Data analytics and business intelligence rely heavily on efficient data extraction, transformation, and loading (ETL) processes. This workshop will provide participants with a comprehensive understanding of ETL and JupySQL - a Python library that enables seamless SQL based ETL from Jupyter notebooks. We will also introduce GitHub actions for scheduling and automating ETL processes. By the end of this workshop, participants will have hands-on experience with these tools and will be able to schedule their own ETL jobs.
By the end of this workshop, participants will know how to:
- Extract, load, and transform data using JupySQL, DuckDB and Amazon Redshift - from Jupyter notebooks.
- Automate and schedule ETL processes using GitHub Actions.
- Use Python and SQL to clean, aggregate, and transform data.
- Apply these skills to a real-world data management problem.
Duration: 2.5 hours
- Introductions
- Section 1: Introduction to ELT (30 minutes)
- Section 2: Data extraction, wrangling and loading with SQL and DuckDB (30 minutes)
- Short Break (15 minutes)
- Section 3: Introduction to GitHub actions (30 minutes)
- Section 4: CI/CD of ETL Processes with GitHub Actions (15 minutes)
- Section 5: Deploying your ETL/ELT pipeline to Amazon Redshift (15 minutes)
- Fork repository
- Clone your fork of the repository:
git clone https://github.com/<your-github-id>/automate-etl-github-actions.git
cd automate-etl-github-actions
- Create a virtual environment and install dependencies:
conda create -n automate-etl python=3.10
conda activate automate-etl
pip install poetry==1.5.1 redshift-connector "sqlalchemy<2"
poetry install
Participants should have:
- Basic and intermediate understanding of Python programming.
- Familiarity with SQL and Jupyter Notebooks.

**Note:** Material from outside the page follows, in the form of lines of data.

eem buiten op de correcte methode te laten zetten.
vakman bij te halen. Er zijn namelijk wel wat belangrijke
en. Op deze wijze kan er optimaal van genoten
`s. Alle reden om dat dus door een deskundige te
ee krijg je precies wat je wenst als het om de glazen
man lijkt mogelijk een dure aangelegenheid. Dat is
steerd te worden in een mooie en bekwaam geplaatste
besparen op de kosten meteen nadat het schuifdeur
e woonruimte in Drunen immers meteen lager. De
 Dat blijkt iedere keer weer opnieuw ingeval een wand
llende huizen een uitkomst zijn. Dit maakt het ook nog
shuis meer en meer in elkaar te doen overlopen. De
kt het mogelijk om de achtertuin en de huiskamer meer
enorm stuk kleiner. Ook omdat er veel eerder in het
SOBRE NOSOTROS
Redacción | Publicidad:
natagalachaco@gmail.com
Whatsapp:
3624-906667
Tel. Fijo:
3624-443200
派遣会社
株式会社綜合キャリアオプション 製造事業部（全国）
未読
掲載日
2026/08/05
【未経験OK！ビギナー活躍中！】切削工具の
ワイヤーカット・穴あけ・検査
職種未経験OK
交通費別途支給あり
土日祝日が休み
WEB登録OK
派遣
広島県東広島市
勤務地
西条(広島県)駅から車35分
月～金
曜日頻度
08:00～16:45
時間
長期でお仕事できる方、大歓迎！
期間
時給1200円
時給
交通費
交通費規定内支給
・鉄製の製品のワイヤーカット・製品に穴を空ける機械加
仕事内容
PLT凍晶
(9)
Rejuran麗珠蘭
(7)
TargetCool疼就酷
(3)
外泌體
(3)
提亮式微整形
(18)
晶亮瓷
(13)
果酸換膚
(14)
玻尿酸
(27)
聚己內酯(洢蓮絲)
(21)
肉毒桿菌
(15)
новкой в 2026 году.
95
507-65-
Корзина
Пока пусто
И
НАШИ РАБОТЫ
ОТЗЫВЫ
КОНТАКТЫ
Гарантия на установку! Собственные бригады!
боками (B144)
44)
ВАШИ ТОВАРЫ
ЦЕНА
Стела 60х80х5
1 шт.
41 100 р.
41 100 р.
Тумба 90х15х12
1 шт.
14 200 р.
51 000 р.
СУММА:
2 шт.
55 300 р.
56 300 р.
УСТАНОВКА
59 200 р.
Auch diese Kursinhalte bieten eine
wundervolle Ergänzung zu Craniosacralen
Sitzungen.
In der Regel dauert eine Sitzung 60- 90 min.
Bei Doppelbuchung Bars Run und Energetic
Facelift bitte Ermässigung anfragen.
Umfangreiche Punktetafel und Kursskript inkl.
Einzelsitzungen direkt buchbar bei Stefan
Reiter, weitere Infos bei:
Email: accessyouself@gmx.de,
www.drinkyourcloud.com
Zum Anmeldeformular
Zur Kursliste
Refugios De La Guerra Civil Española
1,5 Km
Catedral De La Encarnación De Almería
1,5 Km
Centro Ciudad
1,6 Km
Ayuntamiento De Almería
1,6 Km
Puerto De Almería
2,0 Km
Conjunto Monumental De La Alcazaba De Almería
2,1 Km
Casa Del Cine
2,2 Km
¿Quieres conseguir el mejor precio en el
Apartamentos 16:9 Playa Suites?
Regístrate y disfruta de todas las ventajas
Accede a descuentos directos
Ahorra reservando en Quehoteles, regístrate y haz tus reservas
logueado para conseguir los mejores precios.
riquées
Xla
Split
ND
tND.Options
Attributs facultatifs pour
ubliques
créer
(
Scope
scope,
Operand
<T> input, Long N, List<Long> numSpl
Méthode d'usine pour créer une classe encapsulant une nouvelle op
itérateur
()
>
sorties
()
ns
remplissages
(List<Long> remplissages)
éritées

- Installed Jupyter notebooks on their local systems.
- GitHub account.
Laura Funderburk works as a developer advocate for Ploomber. She has over three years of professional working experience in data science roles in a variety of settings including the private and the NGO sectors. Laura completed her B.Sc. Mathematics at SFU. In recognition of her ability to face adversity and give back to the community she forms part of, her Alma Mater awarded her a Terry Fox gold medal in 2019.